Oggi, 8 febbraio, è Santa Giuseppina Bakhita, che visse la sua vita da religiosa a Schio e che rappresenta ancora oggi uno degli esempi più fulgidi di umiltà e bontà nonostante i drammi che la vita le ha presentato. Una figura straordinaria nella storia della Chiesa cattolica, un simbolo di resilienza, perdono e fede incrollabile. La sua vita, segnata da sofferenze indicibili e da una profonda conversione spirituale, è una testimonianza vivente della potenza della grazia divina e della capacità dell’uomo di superare le avversità attraverso l’amore di Dio. Nata in Sudan nel 1869 e morta a Schio nel 1947, Bakhita è stata la prima santa originaria del Sudan e la prima donna africana a essere canonizzata dalla Chiesa cattolica. La sua storia è un inno alla dignità umana, alla libertà e alla misericordia di Dio.

Infanzia e Schiavitù: L’Inizio di un Calvario
Giuseppina Bakhita nacque nel villaggio di Olgossa, nella regione del Darfur, in Sudan, intorno al 1869. Il suo nome originale, Bakhita, che significa “fortunata” o “favorita”, fu datole dalla famiglia, ma la sua vita iniziale fu tutto fuorché fortunata. All’età di circa sette o nove anni, fu rapita da mercanti di schiavi arabi e separata dalla sua famiglia. Questo evento traumatico segnò l’inizio di un lungo calvario. Bakhita non ricordò mai il suo nome originale, a causa del trauma subito, e fu costretta a vivere una vita di sofferenza e umiliazione. Venduta e rivenduta più volte, Bakhita fu sottoposta a crudeli trattamenti fisici e psicologici. I suoi rapitori le inflissero tatuaggi tradizionali sul corpo, una pratica dolorosa e disumana che le lasciò cicatrici permanenti. Durante la sua prigionia, fu costretta a lavorare in condizioni disumane, subendo violenze e abusi. Tuttavia, nonostante le atrocità che dovette affrontare, Bakhita conservò una straordinaria forza interiore, che in seguito attribuì alla presenza di Dio nella sua vita.

————————

- _Esercizio_
Riprendi il testo su Santa Giuseppina Bakhita e continualo a partire dalla sua ultima frase. I dati che seguono non hanno alcun legame con il testo su Santa Giuseppina Bakhita.

————————

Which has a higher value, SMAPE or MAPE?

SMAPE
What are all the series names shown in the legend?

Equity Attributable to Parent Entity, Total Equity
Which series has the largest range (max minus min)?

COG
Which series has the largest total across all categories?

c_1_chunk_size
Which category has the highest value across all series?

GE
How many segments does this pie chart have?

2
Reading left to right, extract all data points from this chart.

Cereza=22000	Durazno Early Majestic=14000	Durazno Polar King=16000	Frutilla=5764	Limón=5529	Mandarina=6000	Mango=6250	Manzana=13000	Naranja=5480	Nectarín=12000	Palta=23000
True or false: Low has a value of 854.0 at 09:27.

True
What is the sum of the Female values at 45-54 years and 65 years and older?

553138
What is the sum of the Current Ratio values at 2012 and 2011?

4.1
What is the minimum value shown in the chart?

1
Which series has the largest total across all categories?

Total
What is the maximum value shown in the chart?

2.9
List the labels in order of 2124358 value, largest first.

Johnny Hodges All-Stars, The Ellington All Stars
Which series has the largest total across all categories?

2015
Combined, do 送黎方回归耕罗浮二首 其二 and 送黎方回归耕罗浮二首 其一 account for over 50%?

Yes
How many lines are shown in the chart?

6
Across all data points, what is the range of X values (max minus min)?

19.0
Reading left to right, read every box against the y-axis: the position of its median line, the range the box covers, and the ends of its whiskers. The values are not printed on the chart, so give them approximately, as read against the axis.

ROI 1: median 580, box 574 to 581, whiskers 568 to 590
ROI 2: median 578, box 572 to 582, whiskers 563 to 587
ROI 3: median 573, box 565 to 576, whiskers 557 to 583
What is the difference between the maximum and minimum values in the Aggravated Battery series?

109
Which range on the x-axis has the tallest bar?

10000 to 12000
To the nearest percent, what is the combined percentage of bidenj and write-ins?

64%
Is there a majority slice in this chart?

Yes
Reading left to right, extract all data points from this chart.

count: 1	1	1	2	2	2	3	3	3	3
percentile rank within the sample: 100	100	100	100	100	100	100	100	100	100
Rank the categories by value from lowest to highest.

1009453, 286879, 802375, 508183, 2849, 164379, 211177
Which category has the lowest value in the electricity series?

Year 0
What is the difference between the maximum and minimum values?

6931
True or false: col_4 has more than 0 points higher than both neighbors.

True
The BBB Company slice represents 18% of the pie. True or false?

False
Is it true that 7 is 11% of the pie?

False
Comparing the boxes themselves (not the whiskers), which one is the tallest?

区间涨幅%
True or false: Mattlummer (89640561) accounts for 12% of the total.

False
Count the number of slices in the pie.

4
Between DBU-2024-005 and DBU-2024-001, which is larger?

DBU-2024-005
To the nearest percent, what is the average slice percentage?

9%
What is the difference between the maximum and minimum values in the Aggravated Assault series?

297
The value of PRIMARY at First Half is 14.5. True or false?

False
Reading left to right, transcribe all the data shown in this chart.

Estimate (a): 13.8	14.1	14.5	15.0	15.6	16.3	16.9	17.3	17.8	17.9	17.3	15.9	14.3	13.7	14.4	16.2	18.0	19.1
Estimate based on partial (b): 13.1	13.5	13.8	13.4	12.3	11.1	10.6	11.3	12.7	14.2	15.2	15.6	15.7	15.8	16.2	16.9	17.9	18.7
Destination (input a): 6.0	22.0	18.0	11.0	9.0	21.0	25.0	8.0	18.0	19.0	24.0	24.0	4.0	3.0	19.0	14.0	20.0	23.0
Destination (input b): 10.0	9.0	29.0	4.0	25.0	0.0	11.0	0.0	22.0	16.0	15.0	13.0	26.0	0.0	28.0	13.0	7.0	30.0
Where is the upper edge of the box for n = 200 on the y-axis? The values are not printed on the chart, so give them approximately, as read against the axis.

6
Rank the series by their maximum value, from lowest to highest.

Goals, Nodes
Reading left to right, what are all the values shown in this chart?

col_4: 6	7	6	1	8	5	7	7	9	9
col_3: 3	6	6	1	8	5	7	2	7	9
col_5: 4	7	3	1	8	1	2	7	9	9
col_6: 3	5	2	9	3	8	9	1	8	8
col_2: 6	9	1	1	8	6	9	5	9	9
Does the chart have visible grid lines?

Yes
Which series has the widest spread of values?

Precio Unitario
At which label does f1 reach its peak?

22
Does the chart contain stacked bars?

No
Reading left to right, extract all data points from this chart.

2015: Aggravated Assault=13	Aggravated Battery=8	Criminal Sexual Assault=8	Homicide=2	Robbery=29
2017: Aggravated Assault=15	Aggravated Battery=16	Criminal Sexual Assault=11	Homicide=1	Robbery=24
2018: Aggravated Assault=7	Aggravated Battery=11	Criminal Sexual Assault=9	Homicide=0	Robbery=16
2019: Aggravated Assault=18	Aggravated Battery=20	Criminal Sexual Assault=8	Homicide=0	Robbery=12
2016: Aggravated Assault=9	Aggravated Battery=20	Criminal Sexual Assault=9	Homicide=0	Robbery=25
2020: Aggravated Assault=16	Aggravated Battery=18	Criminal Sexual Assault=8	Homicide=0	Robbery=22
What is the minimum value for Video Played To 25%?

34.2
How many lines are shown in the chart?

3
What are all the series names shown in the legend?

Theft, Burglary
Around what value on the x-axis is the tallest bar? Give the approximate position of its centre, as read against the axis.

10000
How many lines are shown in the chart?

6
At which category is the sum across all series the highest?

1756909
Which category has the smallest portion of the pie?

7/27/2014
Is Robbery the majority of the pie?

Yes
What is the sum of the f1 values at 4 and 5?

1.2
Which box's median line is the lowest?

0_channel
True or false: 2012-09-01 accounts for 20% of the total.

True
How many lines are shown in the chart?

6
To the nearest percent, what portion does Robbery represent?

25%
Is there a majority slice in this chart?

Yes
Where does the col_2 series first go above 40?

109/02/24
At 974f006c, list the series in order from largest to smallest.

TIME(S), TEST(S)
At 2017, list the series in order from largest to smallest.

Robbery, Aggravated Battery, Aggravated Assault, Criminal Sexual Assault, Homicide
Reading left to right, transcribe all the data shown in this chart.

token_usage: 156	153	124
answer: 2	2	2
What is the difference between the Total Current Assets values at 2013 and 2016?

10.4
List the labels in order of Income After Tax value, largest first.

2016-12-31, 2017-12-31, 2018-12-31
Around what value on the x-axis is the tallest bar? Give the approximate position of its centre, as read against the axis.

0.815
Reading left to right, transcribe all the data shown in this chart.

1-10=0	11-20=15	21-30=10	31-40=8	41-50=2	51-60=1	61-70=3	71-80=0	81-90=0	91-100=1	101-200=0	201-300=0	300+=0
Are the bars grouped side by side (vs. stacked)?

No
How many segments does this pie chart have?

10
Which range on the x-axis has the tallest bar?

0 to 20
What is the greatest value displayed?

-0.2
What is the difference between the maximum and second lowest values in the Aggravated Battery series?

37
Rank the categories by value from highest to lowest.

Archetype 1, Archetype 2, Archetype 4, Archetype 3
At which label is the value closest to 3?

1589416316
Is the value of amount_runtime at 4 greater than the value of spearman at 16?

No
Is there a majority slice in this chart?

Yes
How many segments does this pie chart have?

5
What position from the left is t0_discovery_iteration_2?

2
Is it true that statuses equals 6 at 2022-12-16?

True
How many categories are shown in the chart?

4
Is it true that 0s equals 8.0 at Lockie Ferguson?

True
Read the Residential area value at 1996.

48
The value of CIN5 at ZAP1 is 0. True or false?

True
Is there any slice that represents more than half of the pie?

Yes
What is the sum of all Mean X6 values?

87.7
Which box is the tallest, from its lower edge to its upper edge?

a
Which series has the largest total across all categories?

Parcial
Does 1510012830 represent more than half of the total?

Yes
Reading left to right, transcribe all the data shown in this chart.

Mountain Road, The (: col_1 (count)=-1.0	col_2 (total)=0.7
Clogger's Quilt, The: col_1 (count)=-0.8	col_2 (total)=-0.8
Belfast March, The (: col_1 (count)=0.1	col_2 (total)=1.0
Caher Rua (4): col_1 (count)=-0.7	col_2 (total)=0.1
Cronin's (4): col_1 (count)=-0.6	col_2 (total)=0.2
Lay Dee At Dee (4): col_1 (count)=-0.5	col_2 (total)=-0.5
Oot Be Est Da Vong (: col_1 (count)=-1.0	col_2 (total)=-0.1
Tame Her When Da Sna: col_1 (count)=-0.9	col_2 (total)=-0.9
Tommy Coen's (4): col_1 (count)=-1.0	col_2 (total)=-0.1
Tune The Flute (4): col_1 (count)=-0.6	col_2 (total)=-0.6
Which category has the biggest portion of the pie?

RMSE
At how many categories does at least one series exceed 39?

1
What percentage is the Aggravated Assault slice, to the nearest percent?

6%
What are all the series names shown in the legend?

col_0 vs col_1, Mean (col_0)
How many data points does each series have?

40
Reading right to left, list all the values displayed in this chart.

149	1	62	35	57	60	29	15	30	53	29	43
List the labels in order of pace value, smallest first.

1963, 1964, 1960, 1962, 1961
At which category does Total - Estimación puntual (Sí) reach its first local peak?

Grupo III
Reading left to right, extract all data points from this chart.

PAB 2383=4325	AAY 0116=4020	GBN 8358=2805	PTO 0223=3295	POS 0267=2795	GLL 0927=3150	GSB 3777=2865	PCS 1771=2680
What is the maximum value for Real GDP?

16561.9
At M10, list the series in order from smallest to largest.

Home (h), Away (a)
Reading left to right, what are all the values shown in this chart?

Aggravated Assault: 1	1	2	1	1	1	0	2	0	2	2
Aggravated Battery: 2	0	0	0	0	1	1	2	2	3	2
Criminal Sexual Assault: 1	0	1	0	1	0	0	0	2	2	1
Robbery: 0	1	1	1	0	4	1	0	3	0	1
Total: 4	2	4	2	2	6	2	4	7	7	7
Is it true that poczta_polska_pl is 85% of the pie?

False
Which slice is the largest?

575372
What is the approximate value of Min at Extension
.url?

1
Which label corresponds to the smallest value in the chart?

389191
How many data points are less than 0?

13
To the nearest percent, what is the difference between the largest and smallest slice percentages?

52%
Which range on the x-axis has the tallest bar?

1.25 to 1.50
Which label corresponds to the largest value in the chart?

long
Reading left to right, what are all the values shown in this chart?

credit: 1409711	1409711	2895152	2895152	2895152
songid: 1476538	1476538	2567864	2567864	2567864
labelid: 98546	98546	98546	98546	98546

————————

- _Spazio risposta_
La Liberazione e l’Incontro con la Fede Cristiana
La svolta nella vita di Bakhita avvenne quando fu acquistata dal console italiano Callisto Legnani a Khartoum. A differenza dei suoi precedenti padroni, Legnani trattò Bakhita con gentilezza e rispetto. Quando Legnani fu costretto a tornare in Italia, portò con sé Bakhita, che divenne la bambinaia della figlia di un amico, Alice Michieli. Fu in Italia che Bakhita entrò in contatto con la fede cristiana. A Venezia, Bakhita fu affidata alle suore Canossiane, un ordine religioso dedito all’educazione e alla carità. Fu qui che Bakhita conobbe per la prima volta il messaggio di amore e redenzione di Gesù Cristo. Attratta dalla fede cattolica, Bakhita chiese di essere battezzata. Il 9 gennaio 1890, ricevette il sacramento del battesimo, prendendo il nome di Giuseppina Margherita Fortunata (in riferimento al suo nome originale, Bakhita, che significa “fortunata”). Poco dopo, ricevette anche la cresima e la prima comunione.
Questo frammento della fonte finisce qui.